Page MenuHomePhabricator

Implement topic subscription instrumentation
Open, HighPublic

Description

This task represents the work with implementing the new instrumentation that was decided upon in T277349.

Instrumentation Requirements

  1. Implement all changes described in talk_page_event spec.
    • Note: this new instrumentation will be used to track published edits on all talk page namespaces including new topics, comments, and responses made using either page editing methods or the Reply Tool and New Discussion Tool.
  1. Re-enable all notification-related events currently tracked in the Echo schema.
    • Note: All notification-related events will be tracked using existing instrumentation in EchoInteraction and Echo.

Open questions

  • 1. How – if at all – might the instrumentation implementation be impacted by us deciding to limit the initial implementation of Automatic Topic Subscriptions to DiscussionTools interfaces?

Instrumentation QA instructions

Done

  • The new instrumentation that is needed is defined and documented in this ticket
  • The new instrumentation is implemented
  • A document/reference is linked that contains all of the actions Editing QA ought to test and the corresponding events they should expect to be emitted in the browser's console
  • QA has verified the new instrumentation/events are being emitted from clients in expected ways
  • Tickets are filed for any unexpected behavior
  • New instrumentation is documented on-wiki
    • Two notes: 1) TBD where exactly this page will exist and what information it will contain and 2) Within this page, it's likely we'll need to document events that are shared across interfaces (e.g. Log save_success_timing from Schema:EditAttemptStep can be used in conjunction within Schema:VisualEditorFeatureUse.

Event Timeline

ppelberg created this task.
ppelberg edited projects, added Editing-team (Tracking); removed Editing-team.
ppelberg moved this task from Backlog to Analytics on the Editing-team (Tracking) board.
MNeisler edited projects, added Product-Analytics (Kanban); removed Product-Analytics.

@LZaman

Attached is the documentation of the proposed talk_page_event schema [i], which can be forwarded to legal for their review. The attached documentation includes a description of the new schema, the purpose for collecting these events, and a description of all the fields that will be tracked.

In your request to legal, you can also let them know that I am available to walk through the new schema in a meeting if they prefer (They've sometimes requested this in the past to help understand the type of data being collected). Let me know if there's anything else you need for the request.

(cc @ppelberg )


i. Note: This reflects the same fields documented in the instrumentation spec but presented in a clearer format for legal review and without the details on existing instrumentation and metrics that will be used in the project.

I'm assigning this over to @DLynch to verify the task description does not contain anything that is unexpected.

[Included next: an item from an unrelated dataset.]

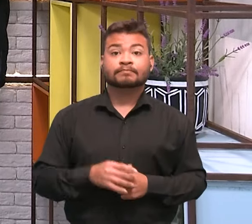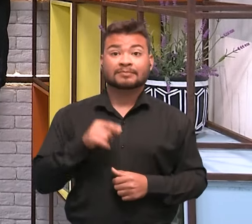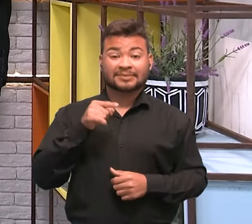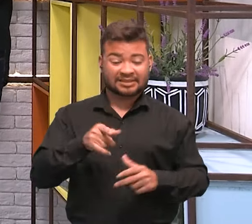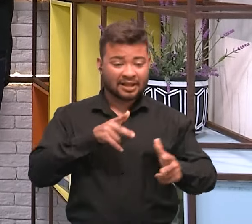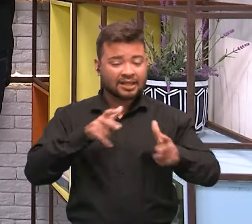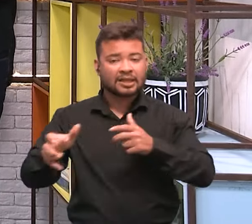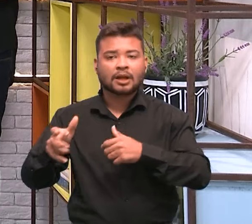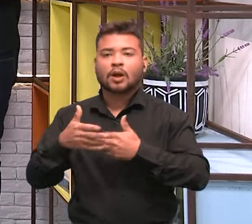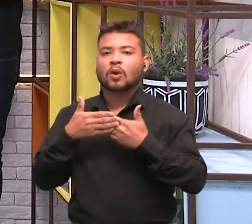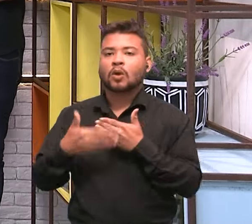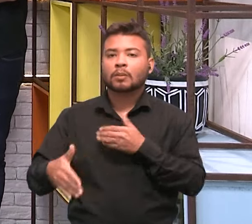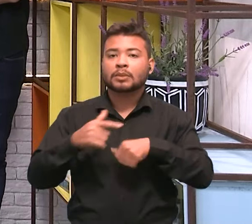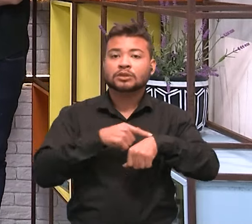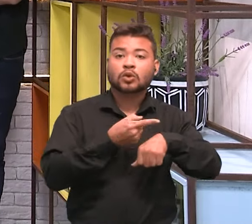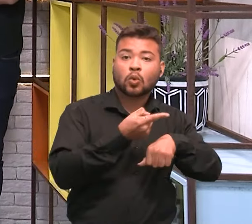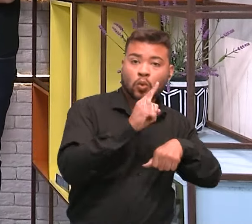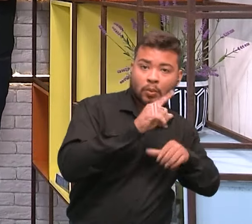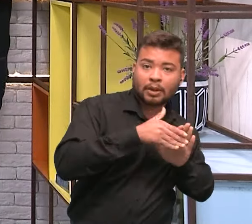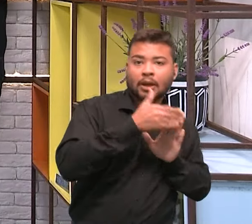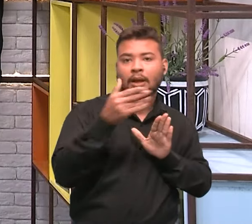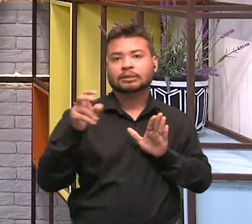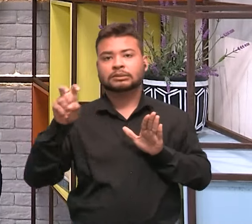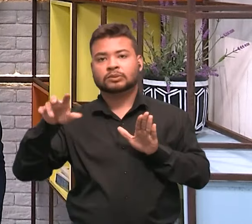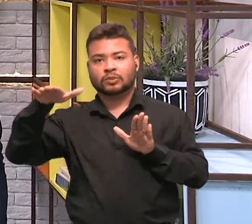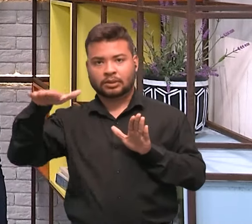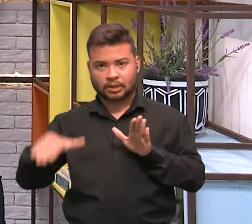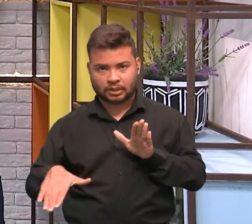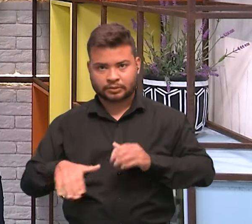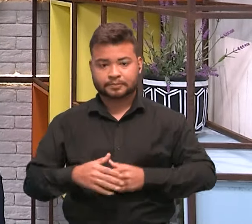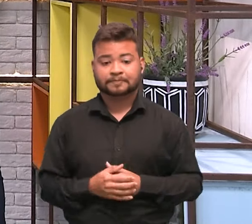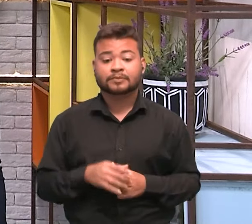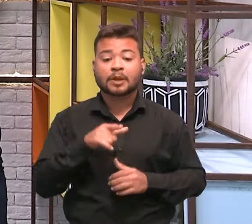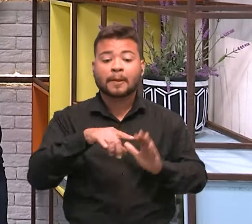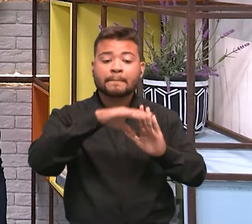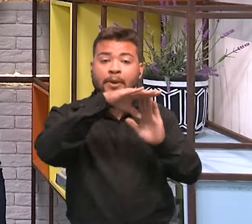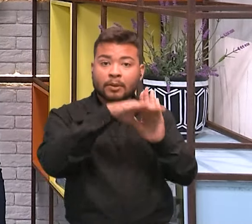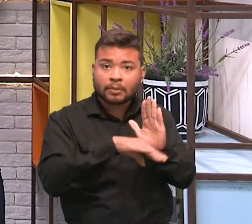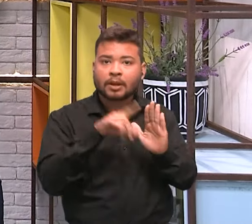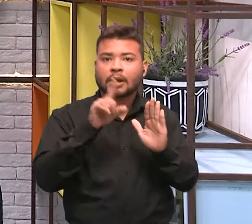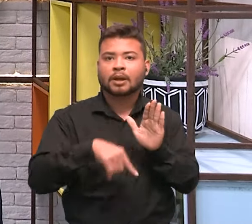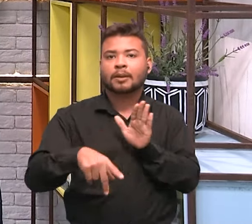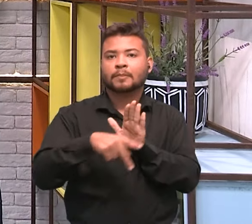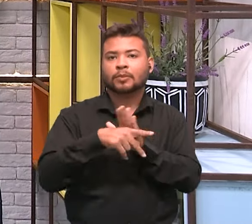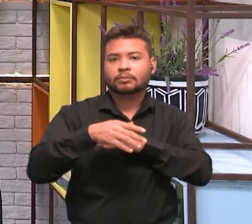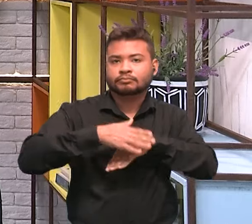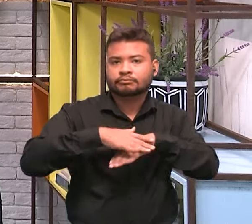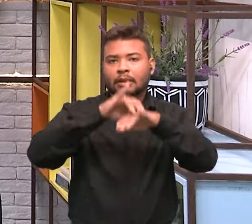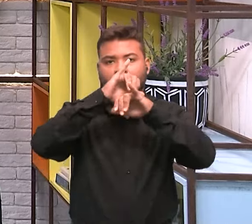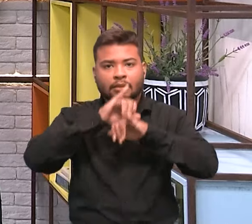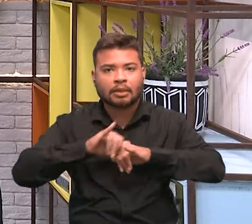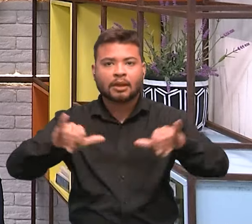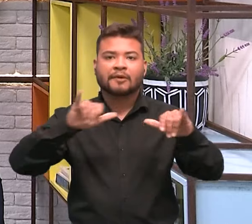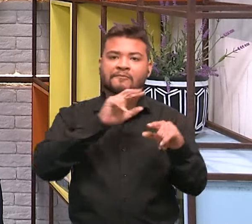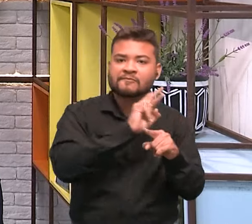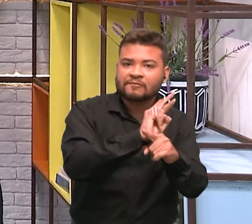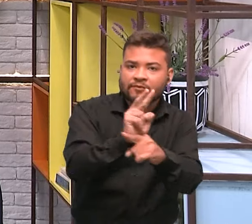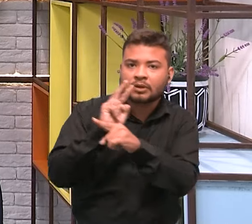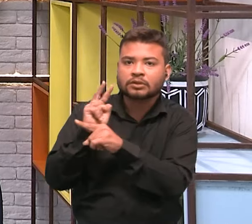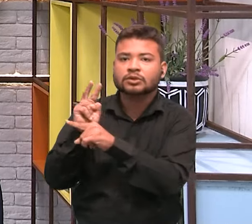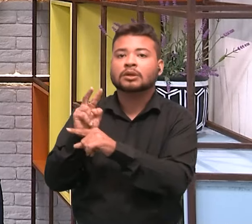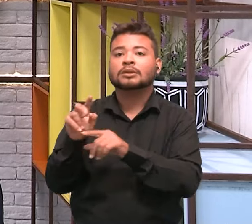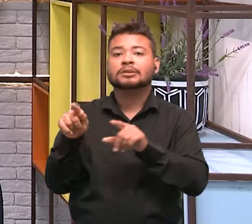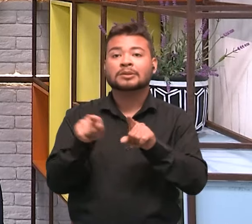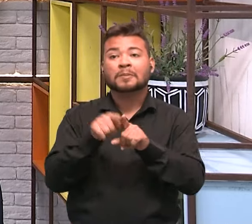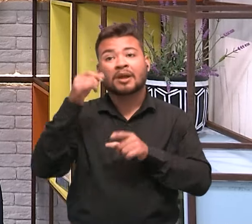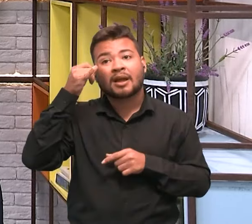vai dar uma até às cinco horas da tarde. A programação faz parte da campanha de vigilância, prevenção e controle das hepatites virais.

Note: implementation is blocked on legal review (T288695).

Change 731333 had a related patch set uploaded (by DLynch; author: DLynch):

[schemas/event/secondary@master] talk_page_event schema

https://gerrit.wikimedia.org/r/731333

Change 731334 had a related patch set uploaded (by DLynch; author: DLynch):

[mediawiki/extensions/DiscussionTools@master] Logging for new comments

https://gerrit.wikimedia.org/r/731334

Change 731854 had a related patch set uploaded (by DLynch; author: DLynch):

[operations/mediawiki-config@master] Add event stream config for discussiontools

https://gerrit.wikimedia.org/r/731854

Change 731860 had a related patch set uploaded (by DLynch; author: DLynch):

[mediawiki/extensions/VisualEditor@master] Pass editingSessionId through to API save requests

https://gerrit.wikimedia.org/r/731860

Change 731333 merged by jenkins-bot:

[schemas/event/secondary@master] talk_page_edit schema

https://gerrit.wikimedia.org/r/731333

Change 731860 merged by jenkins-bot:

[mediawiki/extensions/VisualEditor@master] Pass editingSessionId through to API save requests

https://gerrit.wikimedia.org/r/731860

Change 731334 merged by jenkins-bot:

[mediawiki/extensions/DiscussionTools@master] Logging for new comments

https://gerrit.wikimedia.org/r/731334

Change 731854 merged by jenkins-bot:

[operations/mediawiki-config@master] Add event stream config for discussiontools

https://gerrit.wikimedia.org/r/731854

Mentioned in SAL (#wikimedia-operations) [2021-11-02T00:02:17Z] <legoktm@deploy1002> Synchronized wmf-config/InitialiseSettings.php: Add event stream config for discussiontools (T286076) (duration: 00m 55s)

QA has verified the new instrumentation/events are being emitted from clients in expected ways

Per what @DLynch shared in today's – 1 November – team standup, the above is not necessary because the new instrumentation added as part of this task only impacts server-side code. cc @Ryasmeen

The config patch that merged this evening was necessary for the deployment -- it just hooked up the event stream so the logging knew what to do once events start appearing when the train goes out.

I've updated the talk_page_edit schema spec document that Megan provided with the actual field names we wound up using.

Hi @MNeisler ! This is ready for you to QA by Nov 4.

Hi Megan, reassigning this to you!

I've completed a quick check and confirmed that the new mediawiki_talk_page_edit schema is logging events as of 2021 November 03. To date, we've logged about 97,543 events across all wikis.

@DLynch I noticed on logstash that we are getting some validation errors around the performer.user_edit_count_bucket field. See dashboard and details below:

'.performer.user_edit_count_bucket' should be string, '.performer.user_edit_count_bucket' should be equal to one of the allowed values

This appears to occur for events by anon users where the performer.user_edit_count_bucket is assigned to null.

'.performer.user_edit_count_bucket' should be equal to one of the allowed values

This occurs for logged-in users that fall into the 1-4 edit bucket count. Taking a look at the schema, it looks like there might be an extra space in the `1-4 edits ' enum that is causing this.

Keeping this assigned to me right now as I'm still double-checking that the other fields are populating as expected, but at quick glance, everything else looks good. I will follow-up on this task once I've completed the rest of the QA.

@DLynch I've finished QA of the new mediawiki_talk_page_edit schema. See full summary of any potential issues below:

  • We are not logging any events for anon users identified by either performer.user_is_anonymous = TRUE or performer.user_id = 0. It looks like this might be related to a validation error I found in logstash. See dashboard and details below:

'.performer.user_edit_count_bucket' should be string, '.performer.user_edit_count_bucket' should be equal to one of the allowed values

This occurs for events by anon users where the performer.user_edit_count_bucket is assigned to null.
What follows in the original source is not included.